As a practical matter, funding for teaching assistantships at an R1 institution mostly comes from outside the department (probably from the dean's office). There is a set number of fully-supported TA slots available, and the department has a certain number of courses that it needs to have covered. There may be a bit of extra money in the departmental budget, but if the department suddenly and unexpectedly increased the teaching load for some of its TAs, that suggests that the department may be in a precarious financial position, with little to no extra money available to support the TAs who are working harder.
It will not hurt to ask for additional money. However, even if there was enough money to pay the overloaded TAs a bit extra, the department would probably say no. If they did start paying some TAs more than others, that could provoke even more ill will and dissension among the graduate students; the ones who were not assigned extra sections would be (quite reasonably) angry that they were not getting the same opportunity to make extra money as some of their fellows.
So, I think it is quite unlikely that you will get any extra funding for teaching one extra class section per year.
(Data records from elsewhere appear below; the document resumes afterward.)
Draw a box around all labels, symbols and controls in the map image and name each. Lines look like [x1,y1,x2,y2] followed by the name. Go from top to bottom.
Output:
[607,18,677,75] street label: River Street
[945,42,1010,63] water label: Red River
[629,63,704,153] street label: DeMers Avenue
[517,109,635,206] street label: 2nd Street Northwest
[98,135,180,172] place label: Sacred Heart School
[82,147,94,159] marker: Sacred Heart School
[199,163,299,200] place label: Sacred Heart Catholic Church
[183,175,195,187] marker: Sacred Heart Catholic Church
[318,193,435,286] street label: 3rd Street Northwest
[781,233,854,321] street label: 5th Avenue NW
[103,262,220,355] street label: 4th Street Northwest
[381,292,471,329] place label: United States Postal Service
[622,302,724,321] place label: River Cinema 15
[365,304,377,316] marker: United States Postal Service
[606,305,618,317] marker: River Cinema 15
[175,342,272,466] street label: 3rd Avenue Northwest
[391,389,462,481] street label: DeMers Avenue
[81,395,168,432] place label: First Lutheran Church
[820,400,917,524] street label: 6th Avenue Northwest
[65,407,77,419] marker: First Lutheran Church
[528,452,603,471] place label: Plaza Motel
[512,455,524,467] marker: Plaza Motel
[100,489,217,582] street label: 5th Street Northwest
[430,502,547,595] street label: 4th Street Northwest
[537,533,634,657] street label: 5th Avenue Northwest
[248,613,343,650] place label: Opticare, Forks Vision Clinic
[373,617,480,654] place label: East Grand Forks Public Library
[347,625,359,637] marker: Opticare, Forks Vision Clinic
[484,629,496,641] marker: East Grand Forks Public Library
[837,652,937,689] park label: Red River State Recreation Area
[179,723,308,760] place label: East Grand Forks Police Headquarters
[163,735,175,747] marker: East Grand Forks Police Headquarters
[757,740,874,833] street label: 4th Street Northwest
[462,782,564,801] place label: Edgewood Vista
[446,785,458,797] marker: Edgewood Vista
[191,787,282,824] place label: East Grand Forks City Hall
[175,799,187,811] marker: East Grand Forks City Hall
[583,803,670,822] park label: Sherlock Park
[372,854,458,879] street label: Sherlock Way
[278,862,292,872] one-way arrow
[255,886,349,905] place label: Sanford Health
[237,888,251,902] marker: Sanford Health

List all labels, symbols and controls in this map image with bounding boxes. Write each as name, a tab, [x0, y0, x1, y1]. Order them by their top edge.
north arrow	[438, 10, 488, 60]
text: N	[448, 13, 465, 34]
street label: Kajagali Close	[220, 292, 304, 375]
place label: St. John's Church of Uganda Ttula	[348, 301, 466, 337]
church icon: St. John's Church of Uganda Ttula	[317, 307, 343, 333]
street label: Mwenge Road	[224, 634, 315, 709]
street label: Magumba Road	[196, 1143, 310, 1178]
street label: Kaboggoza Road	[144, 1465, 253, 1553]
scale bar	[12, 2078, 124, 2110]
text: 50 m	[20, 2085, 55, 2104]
What you can realistically ask for is to have the extra teaching load spread around between different TAs; this year, maybe half the TAs have to duty extra duty, but next year, those additional courses will fall on the shoulders of the other half. The department may already have it in mind to do this, but it would not be a bad idea to get it stated as an official policy goal to handle things this way.
One final thing that might be relevant. The amount of teaching that faculty members do in R1 STEM departments is far from uniform. In biology, chemistry, and physics, full load for professors is typically teaching one or one-and-a-half courses per semester. In other STEM areas (geology, mathematics, neuroscience, etc.), the course load for faculty can be about twice that. That means that different kinds of STEM departments have different amounts of slack in what the faculty are available to teach. Depending on your field (and the local departmental culture), it might or might not be viable to have professors take up some of the extra course responsibilities. It is too late for that to change for this semester and maybe the next semester too, but things might be different next academic year. (Again, however, this is probably something that the departmental faculty have already thought about and discussed, so any complaint you make is unlikely to make a great deal of difference in what ultimately happens.)